The Importance of Right-Left-Up-Down Standards in Product Design - roee
http://modern-products.tumblr.com/post/26654410455/android-standard-right-left-top-bottom-ui-standard

======
spacemanaki
This is spot on, and it's something I didn't even notice yet just always had a
slightly uneasy feeling about since I've been using ICS on the Galaxy Nexus.
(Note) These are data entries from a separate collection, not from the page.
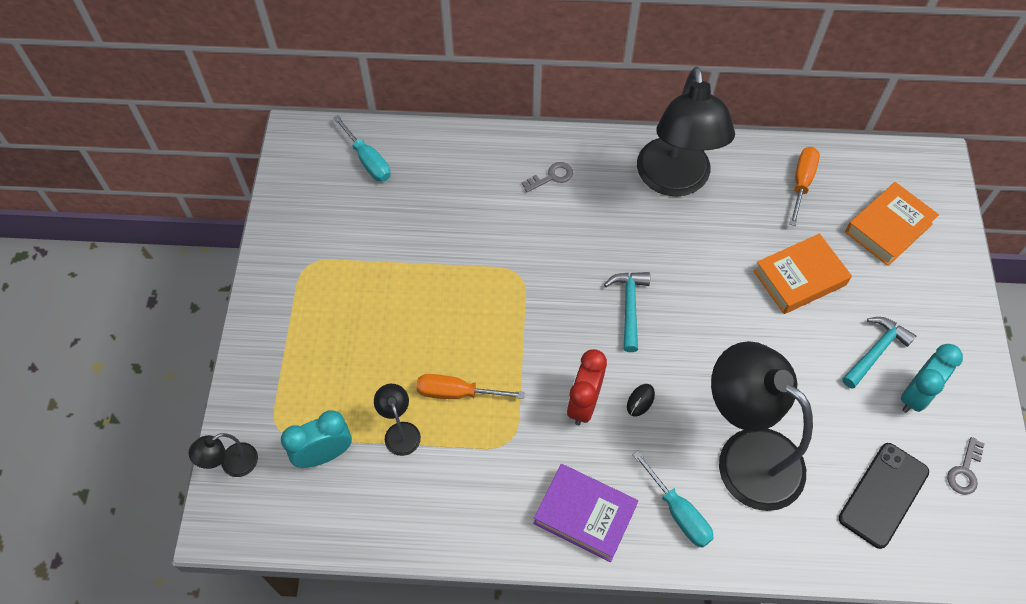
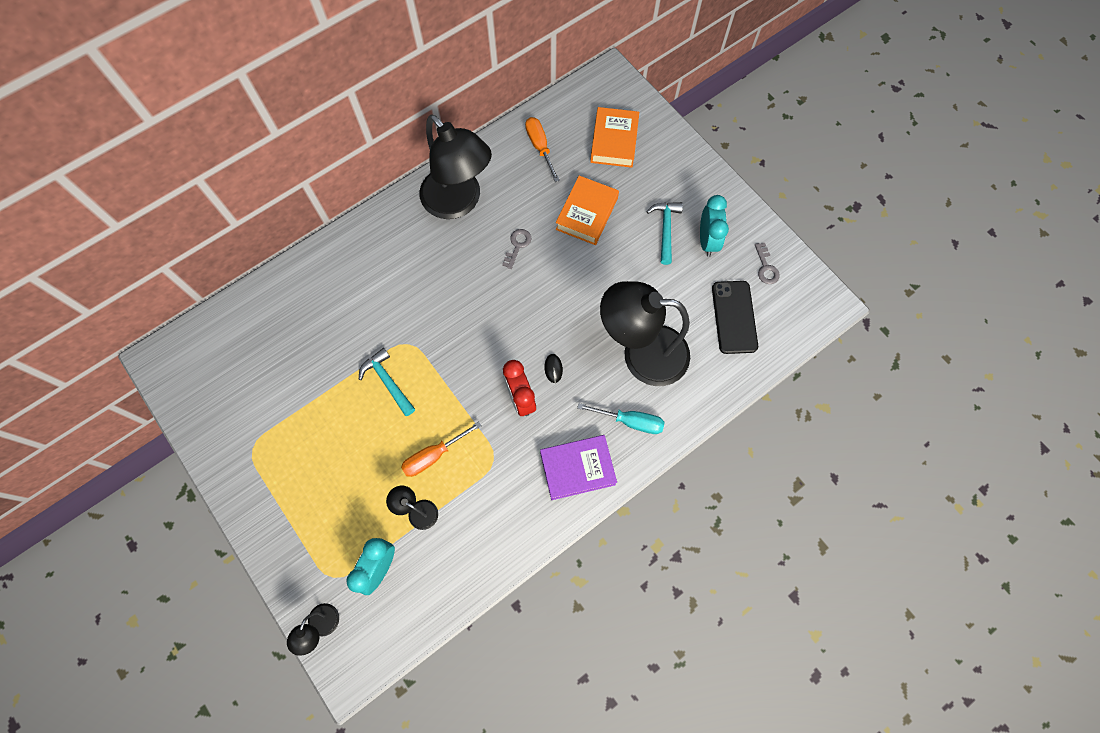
camera: 40 degrees left, 10 degrees up
turquoise screwdriver [333,115,391,182] -> none
grey key [522,162,573,192] -> grey key moved to [502,229,531,269]
turquoise hammer [604,272,650,352] -> turquoise hammer moved to [359,348,415,416]

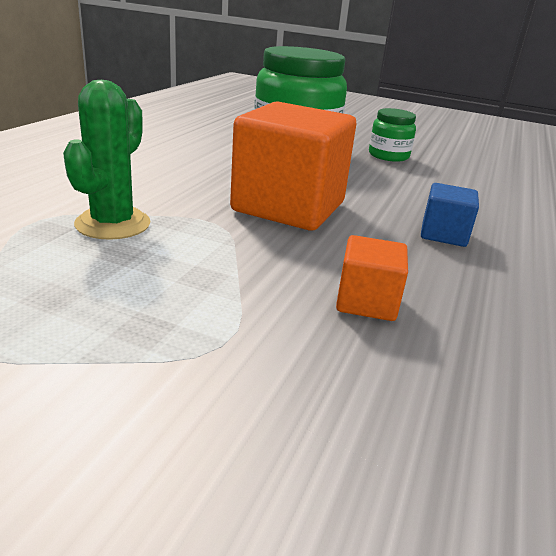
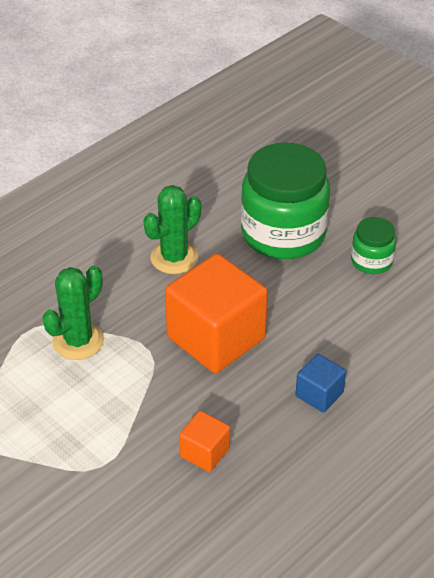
camera: 25 degrees right, 15 degrees up
none -> green cactus [143,185,201,274]

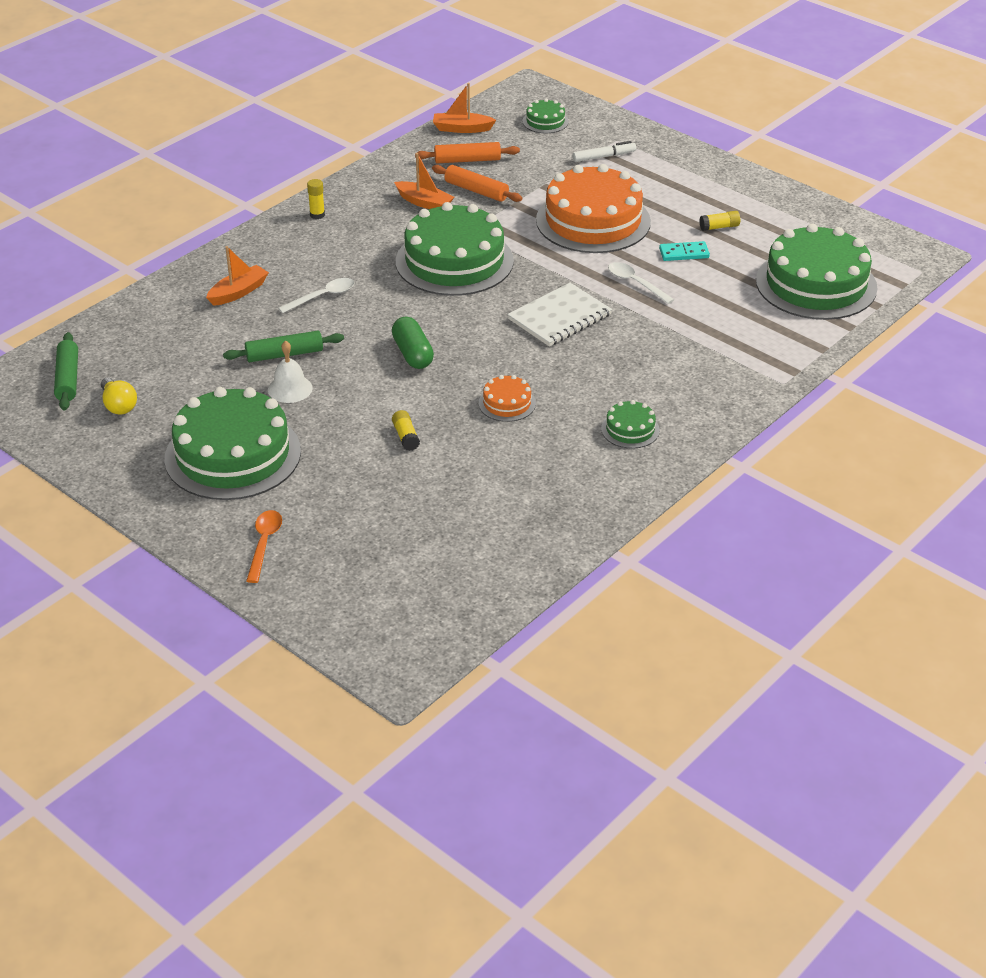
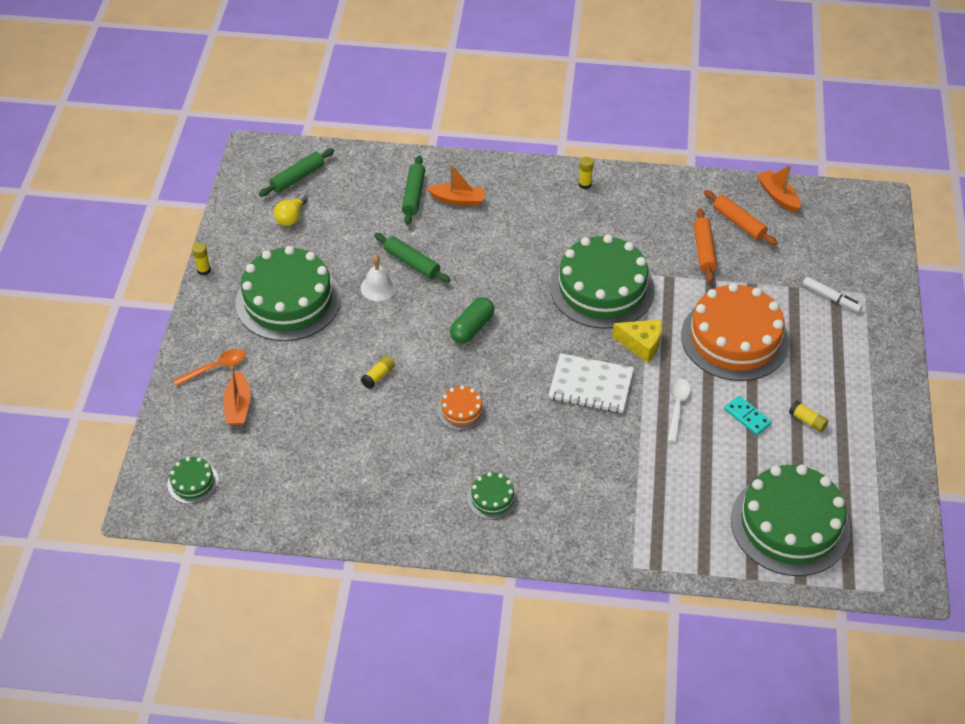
camera: 55 degrees right, 10 degrees up
white spoon [278,278,355,313] -> none
orange boat [394,153,454,209] -> orange boat moved to [223,367,251,425]
green cake [523,98,569,133] -> green cake moved to [167,457,219,504]
none -> yellow glue stick [192,242,211,276]
none -> green rolling pin [402,155,425,225]
none -> yellow cheese [612,319,662,363]

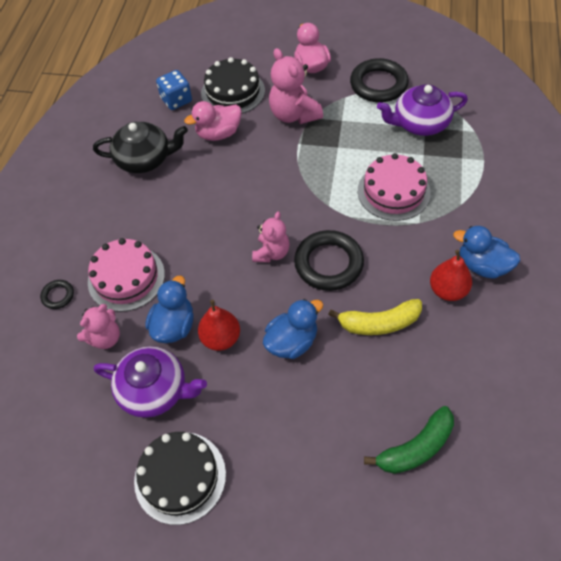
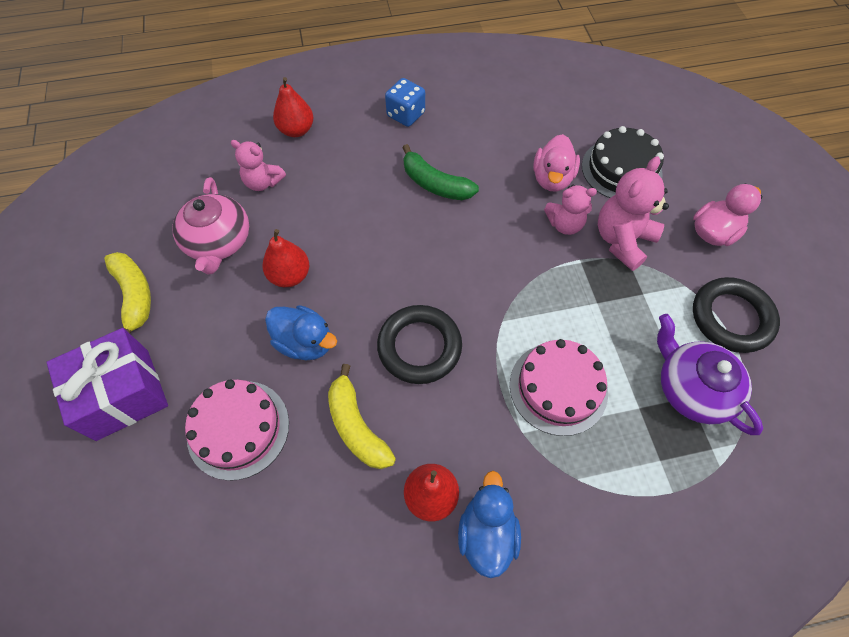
camera: 65 degrees right, 5 degrees up
black ring [40,280,74,309] -> red pear [273,77,314,137]
pink cake [88,238,165,312] -> pink cake moved to [185,380,289,481]
black teapot [93,122,188,173] -> none
purple teapot [94,346,207,418] -> pink teapot [172,177,249,274]
black cake [134,432,226,525] -> yellow banana [104,252,151,333]
blue duck [145,276,194,343] -> none
blue dice [156,70,192,110] -> blue dice moved to [385,78,425,127]
pink duck [184,101,242,141] -> pink duck turned 120 degrees counterclockwise [533,134,580,191]
pink teddy bear [252,211,290,262] -> pink teddy bear moved to [544,185,597,235]
green banana [364,406,454,474] -> green banana moved to [402,144,479,200]
none -> purple gift [46,328,168,441]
Another one that I did notice is after going one or more levels deep in
folders in your bookmarks requires you to tap the breadcrumbs to go back up a
level, and _not_ the back button, since that takes you back to the main
browser view. But the breadcrumbs are too long for a portait-mode screen, so
you can never actually read more than the first letters of the first folder!
So I end up hitting the back button almost every time, and cursing about it.

------
delinka
This is precisely the kind of thing that Apple excels at. It's what makes John
Q. and Jane B. Public think Apple products are "magical." It's the kind of
thing Normals don't think about. If they buy solely on price ("this robot
thing is a smart phone, too, and it's cheaper") they tend to get a subpar
experience.

If the more open ecosystems can agree on some kind of continuity, user
experiences will improve. But by being more open, they necessarily allow
developers to impart their own ideas completely out of step with others in the
community or even apart from the platform.

------
meemo
Also, I've never paid any attention to the cut/copy/paste icons on any
platform before. I've always use keyboard shortcuts. So I'm never sure if I'm
hitting the right one.

------
taligent
Not sure why you're surprised. The UX on Android is dreadful and is
reminiscent of the bad days of Linux on the desktop. I still get very confused
when the hardware back button does and doesn't apply.

The problem is that Google was really late in putting out UI Guidelines
similar to what Apple and Motorola do. They only really come out around
Honeycomb meaning there are lots of apps that had no guidance.